* Problem 1 *
In the patch discussion, substitute "look" for "skim" and give the part from "On Tue, Jun" to "not sure either.".
* Problem 2 *
Answer these questions about the patch discussion:
(a) At what address was the v2 pushed?
(b) According to point 5, what should non-convergent cross-thread instructions be?
(c) Which HLSL shader model is mentioned for the more advanced subgroup operations?

* Given passage *

[Mesa-dev] [PATCH 4/4] nir: add ARB_shader_ballot and ARB_shader_group_vote instructions

Tue Jun 6 20:48:47 UTC 2017

On Tue, Jun 6, 2017 at 1:45 PM, Jason Ekstrand <jason at jlekstrand.net> wrote:
>
>
> On Mon, Jun 5, 2017 at 9:52 PM, Jason Ekstrand <jason at jlekstrand.net> wrote:
>>
>> On Mon, Jun 5, 2017 at 6:37 PM, Connor Abbott <cwabbott0 at gmail.com> wrote:
>>>
>>> I pushed a v2 at
>>> https://cgit.freedesktop.org/~cwabbott0/mesa/log/?h=nir-divergence-v2.
>>> I'm not sure if I like this version better, though. I'll have to think
>>> about it. In the meantime, feel free to take a look.
>>
>>
>> I've taken a skim through the branch and I agree that I'm not sure either.
>> Here's a few thoughts in no particular order:
>>
>>  1) Other than the fact that it's a pile of churn, it doesn't seem to make
>> too much difference whether dFdx and dFdy are ALU or intrinsics
>>
>>  2) Convergent instructions are, in a lot of ways, easier to deal with
>> than plain cross-thread ones.  Convergent ops can always be moved up the
>> dominance tree or down into uniform control-flow.  Regular cross-thread
>> instructions can't be moved across any non-uniform control-flow.
>>
>>  3) dFdx and dFdy are weird because they're convergent so it's clear they
>> are special but not clear they should be intrinsics instead of ALU
>>
>>  4) I like the nir_instr_is_convergent() and nir_instr_is_cross_thread()
>> helpers
>>
>>  5) non-convergent cross-thread instructions should definitely be
>> intrinsics.
>>
>>  6) I think the shader ballot stuff is all non-convergent cross-thread as
>> are some of the more advanced subgroup operations (see HLSL shader model
>> 6.0).

* Dataset excerpts *
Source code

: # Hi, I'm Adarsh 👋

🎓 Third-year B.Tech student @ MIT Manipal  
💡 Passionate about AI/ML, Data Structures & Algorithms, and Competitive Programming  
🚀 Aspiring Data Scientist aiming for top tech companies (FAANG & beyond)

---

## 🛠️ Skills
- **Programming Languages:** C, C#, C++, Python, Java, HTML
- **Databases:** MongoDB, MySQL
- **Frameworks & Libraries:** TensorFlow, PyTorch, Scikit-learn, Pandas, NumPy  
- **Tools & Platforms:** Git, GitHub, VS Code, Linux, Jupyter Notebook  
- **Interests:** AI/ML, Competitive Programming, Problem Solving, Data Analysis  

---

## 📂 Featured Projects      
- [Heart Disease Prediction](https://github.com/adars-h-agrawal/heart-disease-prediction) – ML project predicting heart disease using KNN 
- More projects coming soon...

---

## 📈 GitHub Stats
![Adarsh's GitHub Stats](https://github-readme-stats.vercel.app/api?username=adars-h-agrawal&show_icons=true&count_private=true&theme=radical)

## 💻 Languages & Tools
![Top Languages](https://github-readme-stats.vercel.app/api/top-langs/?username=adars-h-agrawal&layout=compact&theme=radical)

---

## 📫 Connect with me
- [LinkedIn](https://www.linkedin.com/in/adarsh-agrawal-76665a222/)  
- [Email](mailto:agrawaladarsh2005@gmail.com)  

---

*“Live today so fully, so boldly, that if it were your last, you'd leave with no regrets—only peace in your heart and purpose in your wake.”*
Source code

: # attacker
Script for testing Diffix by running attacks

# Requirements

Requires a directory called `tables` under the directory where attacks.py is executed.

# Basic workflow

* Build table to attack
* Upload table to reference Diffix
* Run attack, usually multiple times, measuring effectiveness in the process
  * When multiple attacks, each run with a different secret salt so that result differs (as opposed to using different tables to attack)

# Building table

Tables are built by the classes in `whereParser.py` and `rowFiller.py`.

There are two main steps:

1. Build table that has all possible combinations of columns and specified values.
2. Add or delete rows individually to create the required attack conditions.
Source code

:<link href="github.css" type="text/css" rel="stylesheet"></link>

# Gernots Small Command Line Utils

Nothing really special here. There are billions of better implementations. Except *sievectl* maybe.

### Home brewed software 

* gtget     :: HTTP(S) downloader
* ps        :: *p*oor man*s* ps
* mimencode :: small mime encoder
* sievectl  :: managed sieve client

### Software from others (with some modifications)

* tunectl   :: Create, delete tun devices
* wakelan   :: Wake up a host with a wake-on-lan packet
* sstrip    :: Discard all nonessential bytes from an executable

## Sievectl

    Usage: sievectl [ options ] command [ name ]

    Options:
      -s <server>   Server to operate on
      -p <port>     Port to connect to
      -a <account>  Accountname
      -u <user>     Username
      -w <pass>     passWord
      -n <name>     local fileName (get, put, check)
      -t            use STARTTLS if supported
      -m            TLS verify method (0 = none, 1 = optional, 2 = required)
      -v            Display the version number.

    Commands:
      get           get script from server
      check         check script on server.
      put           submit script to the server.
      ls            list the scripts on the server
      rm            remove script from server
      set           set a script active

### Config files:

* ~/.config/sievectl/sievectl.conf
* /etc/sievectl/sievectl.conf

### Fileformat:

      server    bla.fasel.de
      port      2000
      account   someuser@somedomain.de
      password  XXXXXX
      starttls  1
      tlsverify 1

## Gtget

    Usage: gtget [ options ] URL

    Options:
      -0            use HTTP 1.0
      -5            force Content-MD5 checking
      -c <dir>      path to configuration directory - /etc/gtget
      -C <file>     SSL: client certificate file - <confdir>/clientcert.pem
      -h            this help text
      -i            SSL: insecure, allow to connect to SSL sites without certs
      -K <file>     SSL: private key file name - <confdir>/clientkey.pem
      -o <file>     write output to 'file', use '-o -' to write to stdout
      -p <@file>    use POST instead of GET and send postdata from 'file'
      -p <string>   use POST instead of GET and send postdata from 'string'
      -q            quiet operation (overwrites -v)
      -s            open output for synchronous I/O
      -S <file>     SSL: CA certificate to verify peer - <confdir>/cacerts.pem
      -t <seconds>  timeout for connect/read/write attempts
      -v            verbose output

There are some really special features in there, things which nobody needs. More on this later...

* Expected answer 1 *
On Tue, Jun 6, 2017 at 1:45 PM, Jason Ekstrand <jason at jlekstrand.net> wrote:
>
>
> On Mon, Jun 5, 2017 at 9:52 PM, Jason Ekstrand <jason at jlekstrand.net> wrote:
>>
>> On Mon, Jun 5, 2017 at 6:37 PM, Connor Abbott <cwabbott0 at gmail.com> wrote:
>>>
>>> I pushed a v2 at
>>> https://cgit.freedesktop.org/~cwabbott0/mesa/log/?h=nir-divergence-v2.
>>> I'm not sure if I like this version better, though. I'll have to think
>>> about it. In the meantime, feel free to take a look.
>>
>>
>> I've taken a look through the branch and I agree that I'm not sure either.

* Expected answer 2 *
(a) https://cgit.freedesktop.org/~cwabbott0/mesa/log/?h=nir-divergence-v2
(b) Intrinsics.
(c) Shader model 6.0.